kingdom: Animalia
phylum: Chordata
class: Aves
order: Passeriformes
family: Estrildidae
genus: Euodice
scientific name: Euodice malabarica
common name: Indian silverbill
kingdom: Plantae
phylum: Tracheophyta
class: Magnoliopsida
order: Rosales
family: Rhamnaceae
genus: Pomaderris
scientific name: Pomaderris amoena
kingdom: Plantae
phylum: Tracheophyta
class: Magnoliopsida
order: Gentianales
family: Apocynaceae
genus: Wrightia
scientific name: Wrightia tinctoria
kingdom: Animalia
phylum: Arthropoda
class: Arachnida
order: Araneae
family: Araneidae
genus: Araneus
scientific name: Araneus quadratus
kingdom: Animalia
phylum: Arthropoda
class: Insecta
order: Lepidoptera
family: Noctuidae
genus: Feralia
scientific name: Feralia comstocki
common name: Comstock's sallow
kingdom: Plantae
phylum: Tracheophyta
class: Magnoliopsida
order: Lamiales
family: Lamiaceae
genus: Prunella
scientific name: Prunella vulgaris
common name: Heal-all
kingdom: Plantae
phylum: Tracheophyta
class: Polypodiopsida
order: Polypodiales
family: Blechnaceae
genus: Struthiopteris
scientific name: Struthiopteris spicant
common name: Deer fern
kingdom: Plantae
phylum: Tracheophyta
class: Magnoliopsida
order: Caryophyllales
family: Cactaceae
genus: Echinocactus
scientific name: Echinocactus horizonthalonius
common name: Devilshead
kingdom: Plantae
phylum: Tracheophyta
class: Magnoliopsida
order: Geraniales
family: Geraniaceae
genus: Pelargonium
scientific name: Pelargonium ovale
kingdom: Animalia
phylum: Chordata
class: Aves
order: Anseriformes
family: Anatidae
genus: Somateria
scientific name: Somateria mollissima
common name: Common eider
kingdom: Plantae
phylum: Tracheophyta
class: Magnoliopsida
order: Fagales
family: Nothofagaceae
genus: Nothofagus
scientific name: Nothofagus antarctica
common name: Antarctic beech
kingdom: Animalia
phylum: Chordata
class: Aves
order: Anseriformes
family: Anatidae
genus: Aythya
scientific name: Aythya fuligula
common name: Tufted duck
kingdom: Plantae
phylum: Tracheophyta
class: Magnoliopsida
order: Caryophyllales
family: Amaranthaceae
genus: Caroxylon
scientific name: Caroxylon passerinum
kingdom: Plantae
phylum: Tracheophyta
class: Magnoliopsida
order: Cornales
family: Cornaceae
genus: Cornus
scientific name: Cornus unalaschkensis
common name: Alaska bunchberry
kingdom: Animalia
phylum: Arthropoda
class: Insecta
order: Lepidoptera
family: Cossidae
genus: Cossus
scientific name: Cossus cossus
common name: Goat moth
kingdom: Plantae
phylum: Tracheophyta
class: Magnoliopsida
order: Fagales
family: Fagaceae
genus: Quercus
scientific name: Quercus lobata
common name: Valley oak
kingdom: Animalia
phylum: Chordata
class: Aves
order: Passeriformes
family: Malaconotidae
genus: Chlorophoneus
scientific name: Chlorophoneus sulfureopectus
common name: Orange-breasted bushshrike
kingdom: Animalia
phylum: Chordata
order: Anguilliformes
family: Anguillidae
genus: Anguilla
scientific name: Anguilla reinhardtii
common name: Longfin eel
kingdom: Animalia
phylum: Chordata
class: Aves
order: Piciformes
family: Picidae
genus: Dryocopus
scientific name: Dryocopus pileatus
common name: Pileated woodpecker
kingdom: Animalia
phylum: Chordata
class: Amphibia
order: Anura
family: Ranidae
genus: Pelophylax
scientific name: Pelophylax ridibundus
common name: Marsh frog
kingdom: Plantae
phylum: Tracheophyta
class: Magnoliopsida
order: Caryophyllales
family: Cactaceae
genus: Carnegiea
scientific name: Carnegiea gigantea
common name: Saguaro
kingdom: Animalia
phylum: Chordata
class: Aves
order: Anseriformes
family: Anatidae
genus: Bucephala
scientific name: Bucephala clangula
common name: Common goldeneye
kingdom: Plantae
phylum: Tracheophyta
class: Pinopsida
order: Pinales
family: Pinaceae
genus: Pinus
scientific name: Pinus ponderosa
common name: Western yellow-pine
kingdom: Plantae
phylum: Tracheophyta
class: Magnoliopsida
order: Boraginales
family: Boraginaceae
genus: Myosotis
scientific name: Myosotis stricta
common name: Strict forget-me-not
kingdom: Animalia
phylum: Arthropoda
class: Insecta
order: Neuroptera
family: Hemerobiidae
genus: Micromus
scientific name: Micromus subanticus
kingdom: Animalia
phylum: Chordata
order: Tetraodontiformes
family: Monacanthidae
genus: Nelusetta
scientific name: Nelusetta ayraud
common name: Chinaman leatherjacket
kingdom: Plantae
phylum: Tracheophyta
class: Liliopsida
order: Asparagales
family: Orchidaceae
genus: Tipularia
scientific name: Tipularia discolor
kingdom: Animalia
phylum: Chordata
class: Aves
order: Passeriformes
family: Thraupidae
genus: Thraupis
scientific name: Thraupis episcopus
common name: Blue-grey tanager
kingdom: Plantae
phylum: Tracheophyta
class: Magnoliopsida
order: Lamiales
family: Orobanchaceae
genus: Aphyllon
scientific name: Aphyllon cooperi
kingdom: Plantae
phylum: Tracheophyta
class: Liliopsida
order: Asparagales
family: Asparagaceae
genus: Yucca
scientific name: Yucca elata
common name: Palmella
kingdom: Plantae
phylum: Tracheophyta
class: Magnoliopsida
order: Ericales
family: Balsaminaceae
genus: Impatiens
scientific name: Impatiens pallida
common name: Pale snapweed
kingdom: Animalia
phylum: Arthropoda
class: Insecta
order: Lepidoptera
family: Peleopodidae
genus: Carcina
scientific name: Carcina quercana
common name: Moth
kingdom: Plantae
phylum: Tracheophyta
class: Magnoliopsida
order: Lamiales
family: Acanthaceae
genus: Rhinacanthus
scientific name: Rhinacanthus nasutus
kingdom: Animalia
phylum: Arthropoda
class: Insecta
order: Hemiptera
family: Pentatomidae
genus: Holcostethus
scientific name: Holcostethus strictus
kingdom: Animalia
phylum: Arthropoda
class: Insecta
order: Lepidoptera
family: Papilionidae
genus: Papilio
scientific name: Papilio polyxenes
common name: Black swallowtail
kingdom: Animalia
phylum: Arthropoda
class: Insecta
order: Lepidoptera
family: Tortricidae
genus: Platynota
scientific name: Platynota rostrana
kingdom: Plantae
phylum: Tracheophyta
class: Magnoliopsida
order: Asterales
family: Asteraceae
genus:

:::

Update the lines of the records starting at the line containing "scientific name: Cornus unalaschkensis" and ending at the line containing "scientific name: Chlorophoneus sulfureopectus", replacing each "common name" with "vernacular name" and leaving everything else unchanged. Give only those lines.

▶ The output
scientific name: Cornus unalaschkensis
vernacular name: Alaska bunchberry
kingdom: Animalia
phylum: Arthropoda
class: Insecta
order: Lepidoptera
family: Cossidae
genus: Cossus
scientific name: Cossus cossus
vernacular name: Goat moth
kingdom: Plantae
phylum: Tracheophyta
class: Magnoliopsida
order: Fagales
family: Fagaceae
genus: Quercus
scientific name: Quercus lobata
vernacular name: Valley oak
kingdom: Animalia
phylum: Chordata
class: Aves
order: Passeriformes
family: Malaconotidae
genus: Chlorophoneus
scientific name: Chlorophoneus sulfureopectus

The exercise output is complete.